* [Provided material]:

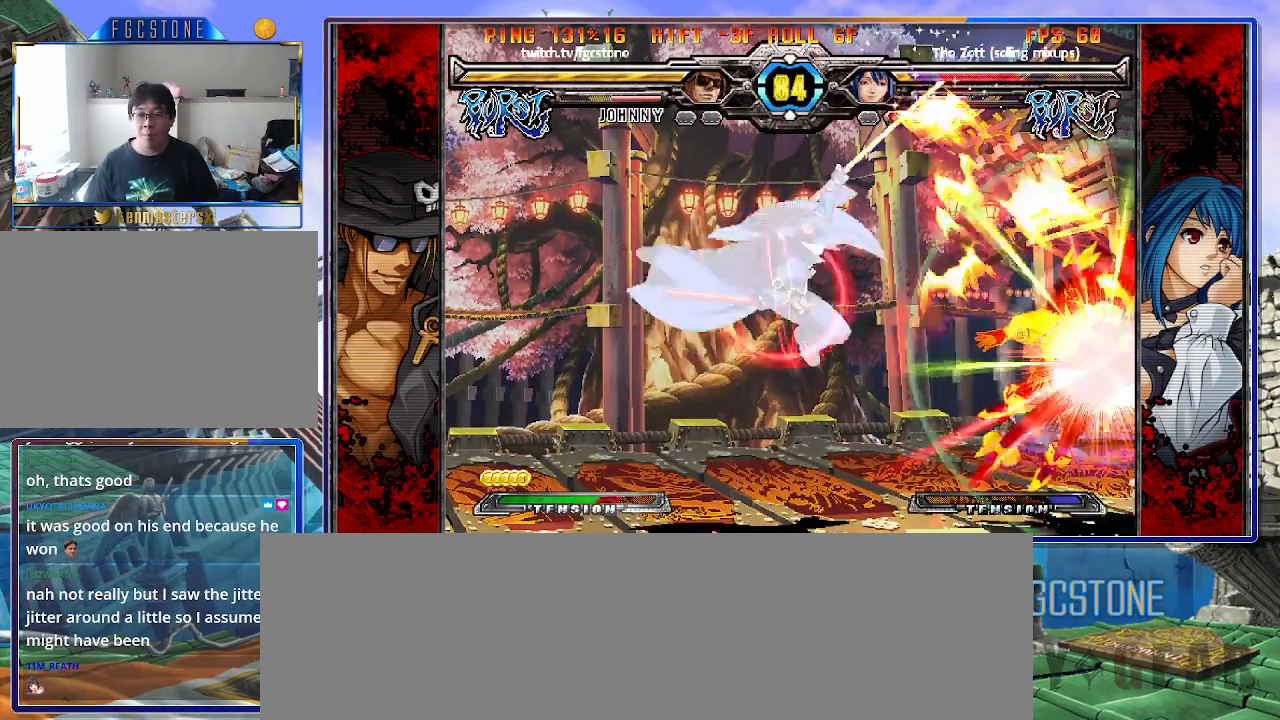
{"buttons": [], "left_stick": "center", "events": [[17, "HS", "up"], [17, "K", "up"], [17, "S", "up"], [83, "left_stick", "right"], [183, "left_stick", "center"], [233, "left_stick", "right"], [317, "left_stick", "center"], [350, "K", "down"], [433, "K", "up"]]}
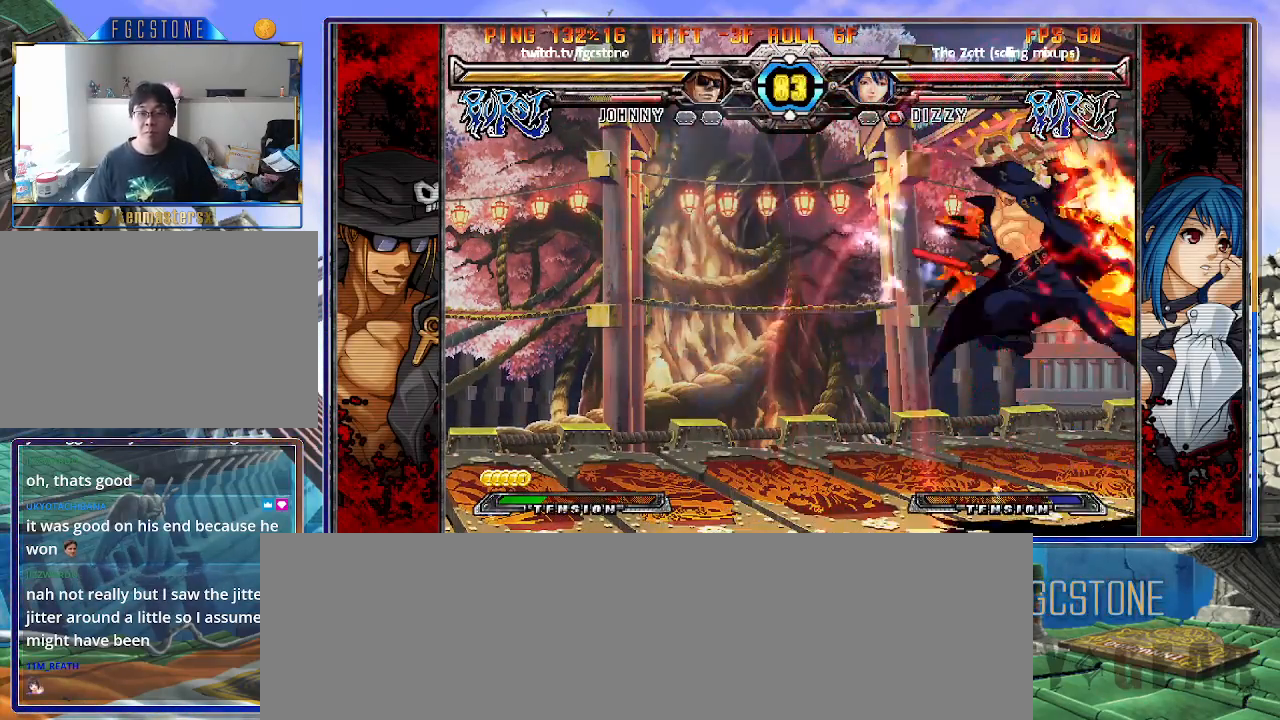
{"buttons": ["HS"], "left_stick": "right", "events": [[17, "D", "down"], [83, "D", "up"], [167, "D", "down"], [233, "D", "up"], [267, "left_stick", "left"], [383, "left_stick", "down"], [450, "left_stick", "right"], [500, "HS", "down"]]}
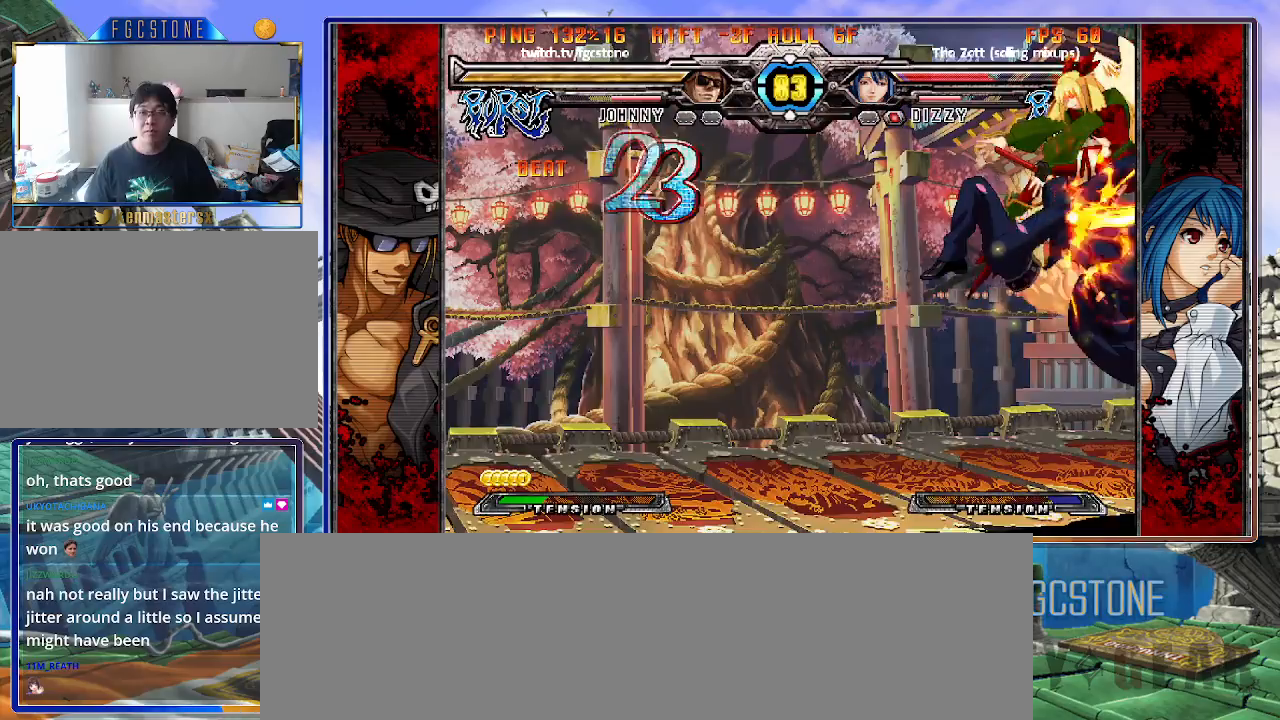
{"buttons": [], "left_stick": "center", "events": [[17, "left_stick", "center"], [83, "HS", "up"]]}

* [Requirement]: Where a picture appears in the data, omit it; restate the rest word for word.

* [Result below]:
{"buttons": [], "left_stick": "center", "events": [[17, "HS", "up"], [17, "K", "up"], [17, "S", "up"], [83, "left_stick", "right"], [183, "left_stick", "center"], [233, "left_stick", "right"], [317, "left_stick", "center"], [350, "K", "down"], [433, "K", "up"]]}
{"buttons": ["HS"], "left_stick": "right", "events": [[17, "D", "down"], [83, "D", "up"], [167, "D", "down"], [233, "D", "up"], [267, "left_stick", "left"], [383, "left_stick", "down"], [450, "left_stick", "right"], [500, "HS", "down"]]}
{"buttons": [], "left_stick": "center", "events": [[17, "left_stick", "center"], [83, "HS", "up"]]}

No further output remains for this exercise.